= Ikusa no Ōkimi =

Japanese poet

Ikusa no Ōkimi (軍王; fl. ca.7th century) was a waka poet of Japan's Yamato period.

== Biography ==
His birth and death years are unknown. He may have been active during the reign of Emperor Monmu (697–707).

His entire biography is a mystery. He was previously thought, based on the placement of two of his waka in the Man'yōshū, to have been a figure of Emperor Jomei's time (629–641), but his poetic style appears to be that of someone writing after the time of Kakinomoto no Hitomaro, and there are also problems with the name Ikusa no Ōkimi.
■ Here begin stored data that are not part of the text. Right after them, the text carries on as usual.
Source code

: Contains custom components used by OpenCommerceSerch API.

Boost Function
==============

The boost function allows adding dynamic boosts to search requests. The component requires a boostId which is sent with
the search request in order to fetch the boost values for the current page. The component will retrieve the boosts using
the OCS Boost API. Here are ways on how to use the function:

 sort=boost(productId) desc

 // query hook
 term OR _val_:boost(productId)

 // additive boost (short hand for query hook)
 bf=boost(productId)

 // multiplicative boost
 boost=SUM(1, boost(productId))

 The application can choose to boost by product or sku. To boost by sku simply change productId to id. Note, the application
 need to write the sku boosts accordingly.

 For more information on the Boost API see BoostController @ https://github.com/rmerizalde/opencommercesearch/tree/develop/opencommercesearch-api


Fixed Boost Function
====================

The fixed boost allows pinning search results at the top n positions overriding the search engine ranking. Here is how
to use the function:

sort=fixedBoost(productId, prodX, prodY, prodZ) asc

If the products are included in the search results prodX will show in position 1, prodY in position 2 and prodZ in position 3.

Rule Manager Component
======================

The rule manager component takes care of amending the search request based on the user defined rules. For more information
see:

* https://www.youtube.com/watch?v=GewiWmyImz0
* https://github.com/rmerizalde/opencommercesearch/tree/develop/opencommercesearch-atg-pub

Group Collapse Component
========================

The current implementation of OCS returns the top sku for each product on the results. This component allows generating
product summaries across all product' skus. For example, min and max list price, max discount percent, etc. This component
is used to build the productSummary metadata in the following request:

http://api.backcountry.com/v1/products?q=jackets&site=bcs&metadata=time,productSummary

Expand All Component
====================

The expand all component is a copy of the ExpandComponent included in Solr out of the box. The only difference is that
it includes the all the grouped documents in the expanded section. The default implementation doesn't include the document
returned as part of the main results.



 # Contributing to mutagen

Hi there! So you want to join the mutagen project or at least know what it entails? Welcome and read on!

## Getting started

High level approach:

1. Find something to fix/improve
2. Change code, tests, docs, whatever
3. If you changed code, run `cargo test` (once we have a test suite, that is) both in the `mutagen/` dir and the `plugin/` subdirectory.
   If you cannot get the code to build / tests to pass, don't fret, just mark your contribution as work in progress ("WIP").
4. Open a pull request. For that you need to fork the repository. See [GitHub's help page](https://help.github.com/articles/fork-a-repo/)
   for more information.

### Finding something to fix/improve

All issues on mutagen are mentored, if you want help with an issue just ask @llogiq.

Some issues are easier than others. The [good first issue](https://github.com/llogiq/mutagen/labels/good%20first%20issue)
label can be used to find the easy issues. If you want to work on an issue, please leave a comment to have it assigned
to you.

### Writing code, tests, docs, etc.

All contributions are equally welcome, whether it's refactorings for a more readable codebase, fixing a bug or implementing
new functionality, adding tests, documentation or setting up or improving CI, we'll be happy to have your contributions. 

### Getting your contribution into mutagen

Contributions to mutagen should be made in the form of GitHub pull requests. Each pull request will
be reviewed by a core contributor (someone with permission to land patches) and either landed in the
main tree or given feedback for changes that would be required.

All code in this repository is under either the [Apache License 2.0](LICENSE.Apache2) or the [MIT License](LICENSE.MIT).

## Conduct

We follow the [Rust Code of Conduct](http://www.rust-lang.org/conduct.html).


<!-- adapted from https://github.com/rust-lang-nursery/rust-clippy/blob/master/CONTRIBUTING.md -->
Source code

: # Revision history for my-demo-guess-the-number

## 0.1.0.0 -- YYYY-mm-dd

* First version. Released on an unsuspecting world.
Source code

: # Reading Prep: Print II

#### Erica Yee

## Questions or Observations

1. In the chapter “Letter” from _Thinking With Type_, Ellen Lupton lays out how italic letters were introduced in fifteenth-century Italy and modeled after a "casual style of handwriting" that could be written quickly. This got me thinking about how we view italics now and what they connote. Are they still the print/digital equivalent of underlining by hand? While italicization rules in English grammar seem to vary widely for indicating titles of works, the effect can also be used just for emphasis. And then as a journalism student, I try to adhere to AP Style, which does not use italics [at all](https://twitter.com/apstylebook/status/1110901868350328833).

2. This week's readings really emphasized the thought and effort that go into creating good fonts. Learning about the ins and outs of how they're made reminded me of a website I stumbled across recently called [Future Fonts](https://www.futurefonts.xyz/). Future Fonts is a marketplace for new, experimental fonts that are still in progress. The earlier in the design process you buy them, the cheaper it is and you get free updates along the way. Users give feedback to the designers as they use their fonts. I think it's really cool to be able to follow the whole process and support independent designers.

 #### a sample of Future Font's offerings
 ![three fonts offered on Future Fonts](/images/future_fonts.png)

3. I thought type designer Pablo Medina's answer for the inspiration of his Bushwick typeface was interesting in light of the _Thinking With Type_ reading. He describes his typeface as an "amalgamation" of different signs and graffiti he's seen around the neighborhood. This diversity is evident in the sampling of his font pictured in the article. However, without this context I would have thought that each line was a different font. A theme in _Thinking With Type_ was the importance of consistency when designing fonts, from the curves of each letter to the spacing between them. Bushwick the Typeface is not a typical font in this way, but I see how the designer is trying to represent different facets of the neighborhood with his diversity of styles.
The traditional reading Ikusa no Ōkimi is the intuitive reading for the characters used in the Man'yōshū to write his name, and implies he was an imperial prince who was given the name Ikusa, but normally such names were given to princes based on the clan name of the one who raised them or from a place name, and the name Ikusa is otherwise unattested in such contexts. In the Nihon Shoki, however, the kings of Baekje are referred to with the semantically similar characters 軍君 (read Konikishi or Konkishi). For this reason, the theory that his name should instead be read Konikishi and that he was the same person as Buyeo Pung, who came to Japan during Jomei's reign and returned to Baekje in 661, has been proposed, but even this theory presents chronological and stylistic problems.

== Poetry ==
His rhetorical style appears to be in imitation that of Kakinomoto no Hitomaro. His poetry appears to deify the emperor in a manner that reflects a post-Taika Reform imperial ideology, for example his tōtsu kami waga ōkimi (遠つ神我が大君).

His employment of strict 5-7 rhythm resembles later Man'yō poets more than those who are known to have been active in the first half of the seventh century. The same is true of the relationship between his chōka (long poem) and its envoy and his use of rhetorical devices like makura-kotoba and jo-kotoba.